A group of physicists from the cfaed at TU Dresden, together with researchers from Japan, were able to demonstrate in a study how the doping of organic semiconductors can be simulated and experimentally verified.
In semiconductor technology, doping refers to the intentional introduction of impurities (also known as dopants) into a layer or into the intrinsic semiconductor of an integrated circuit. These dopants are deliberate modifications of the semiconductor, with which the behavior of the electrons and thus the electrical conductivity of the intrinsic material can be controlled. Even the smallest amounts of dopants can have a strong impact on the electrical conductivity.
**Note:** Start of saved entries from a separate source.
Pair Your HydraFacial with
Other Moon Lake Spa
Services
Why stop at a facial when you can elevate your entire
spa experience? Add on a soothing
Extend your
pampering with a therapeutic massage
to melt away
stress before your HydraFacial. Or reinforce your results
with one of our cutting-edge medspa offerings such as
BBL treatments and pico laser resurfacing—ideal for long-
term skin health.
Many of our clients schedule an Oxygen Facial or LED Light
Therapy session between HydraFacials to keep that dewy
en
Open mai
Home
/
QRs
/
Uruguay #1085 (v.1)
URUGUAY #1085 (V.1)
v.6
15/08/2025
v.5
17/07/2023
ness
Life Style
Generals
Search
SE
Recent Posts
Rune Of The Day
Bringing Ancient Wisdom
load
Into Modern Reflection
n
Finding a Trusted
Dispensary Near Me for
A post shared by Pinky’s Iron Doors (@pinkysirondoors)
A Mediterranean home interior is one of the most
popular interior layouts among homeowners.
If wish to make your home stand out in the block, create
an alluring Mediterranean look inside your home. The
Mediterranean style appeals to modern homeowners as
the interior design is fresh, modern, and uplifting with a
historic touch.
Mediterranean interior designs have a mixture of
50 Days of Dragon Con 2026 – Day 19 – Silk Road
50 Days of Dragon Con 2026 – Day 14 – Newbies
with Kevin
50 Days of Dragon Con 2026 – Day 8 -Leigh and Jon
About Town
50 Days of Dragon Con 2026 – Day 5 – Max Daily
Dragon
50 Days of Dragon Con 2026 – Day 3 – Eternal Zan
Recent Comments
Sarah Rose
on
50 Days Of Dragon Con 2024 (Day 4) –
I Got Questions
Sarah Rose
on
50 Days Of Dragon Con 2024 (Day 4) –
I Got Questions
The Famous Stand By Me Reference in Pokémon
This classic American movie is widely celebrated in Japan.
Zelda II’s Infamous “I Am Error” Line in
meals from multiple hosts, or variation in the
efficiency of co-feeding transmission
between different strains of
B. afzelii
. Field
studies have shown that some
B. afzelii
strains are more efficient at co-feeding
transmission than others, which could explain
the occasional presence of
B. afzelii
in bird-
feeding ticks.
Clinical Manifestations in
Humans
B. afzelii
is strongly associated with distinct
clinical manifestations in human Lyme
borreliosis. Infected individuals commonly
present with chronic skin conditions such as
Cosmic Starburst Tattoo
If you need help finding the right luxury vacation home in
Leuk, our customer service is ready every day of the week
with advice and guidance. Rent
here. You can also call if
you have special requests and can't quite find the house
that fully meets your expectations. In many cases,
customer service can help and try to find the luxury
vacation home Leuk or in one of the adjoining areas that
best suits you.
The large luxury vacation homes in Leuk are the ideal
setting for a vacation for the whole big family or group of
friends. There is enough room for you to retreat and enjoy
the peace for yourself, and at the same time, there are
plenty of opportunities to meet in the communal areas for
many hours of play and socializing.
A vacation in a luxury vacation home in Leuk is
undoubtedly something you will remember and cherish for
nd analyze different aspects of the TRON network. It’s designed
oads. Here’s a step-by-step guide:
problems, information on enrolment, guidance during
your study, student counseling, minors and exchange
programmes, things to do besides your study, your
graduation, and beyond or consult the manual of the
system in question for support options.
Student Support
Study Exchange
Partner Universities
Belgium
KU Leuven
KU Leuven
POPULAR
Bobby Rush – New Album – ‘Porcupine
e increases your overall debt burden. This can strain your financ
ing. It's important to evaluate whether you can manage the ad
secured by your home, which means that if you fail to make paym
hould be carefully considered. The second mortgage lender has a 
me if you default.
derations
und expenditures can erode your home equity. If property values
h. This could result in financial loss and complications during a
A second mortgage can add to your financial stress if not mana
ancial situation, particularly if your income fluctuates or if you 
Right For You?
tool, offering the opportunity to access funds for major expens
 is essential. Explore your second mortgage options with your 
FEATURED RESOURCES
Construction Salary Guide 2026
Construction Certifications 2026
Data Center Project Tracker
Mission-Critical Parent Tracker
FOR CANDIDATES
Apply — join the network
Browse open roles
Electronic modifications by doping make semiconductors functional in all major electronic devices – the backbone of the electronics industry.
Although the principle of doping of conventional semiconductors was described in 1950 by the US physicist John Robert Woodyard, there is still discussion about this processes in organic semiconductors. This is because both the dopants and the semiconductor material consist of molecules and the doping efficiency is affected by various effects that are not yet well understood.
A group of physicists from the TU Dresden around the cfaed independent research group leader Dr. Frank Ortmann (Computational Nanoelectronics Group) was able to show how different doping properties can be simulated and subsequently experimentally verified. For this purpose, the density of states and the Fermi level position of the prototypic materials C60 and zinc phthalocyanine (ZnPc), which were n-doped with highly efficient benzimidazoline radicals (2-Cyc-DMBI), were simulated and experimentally determined by direct and inverse photoemission spectroscopy. This collaboration work with researchers from Japan and cfaed investigators Prof. Karl Leo (Chair of Opto-Electronics) und Prof. Gianaurelio Cuniberti (Chair of Material Science and Nanotechnology) from TU Dresden has now been published in the journal "Nature Materials".
The scientists investigate the role of electronic band gap states that are created on doping. In particular, they identified the energetic difference Δ between the electron affinity of the undoped molecule and the ionization potential of its doped counterpart (in the vicinity of dopants) as a key parameter for efficient doping. “This parameter is critical for the generation of free charge carriers and thus influences the conductivity of the doped films,” said Ortmann. “Strategies for optimizing the electronic properties of organic semiconductors can be studied and characterized by changes in the value of Δ.”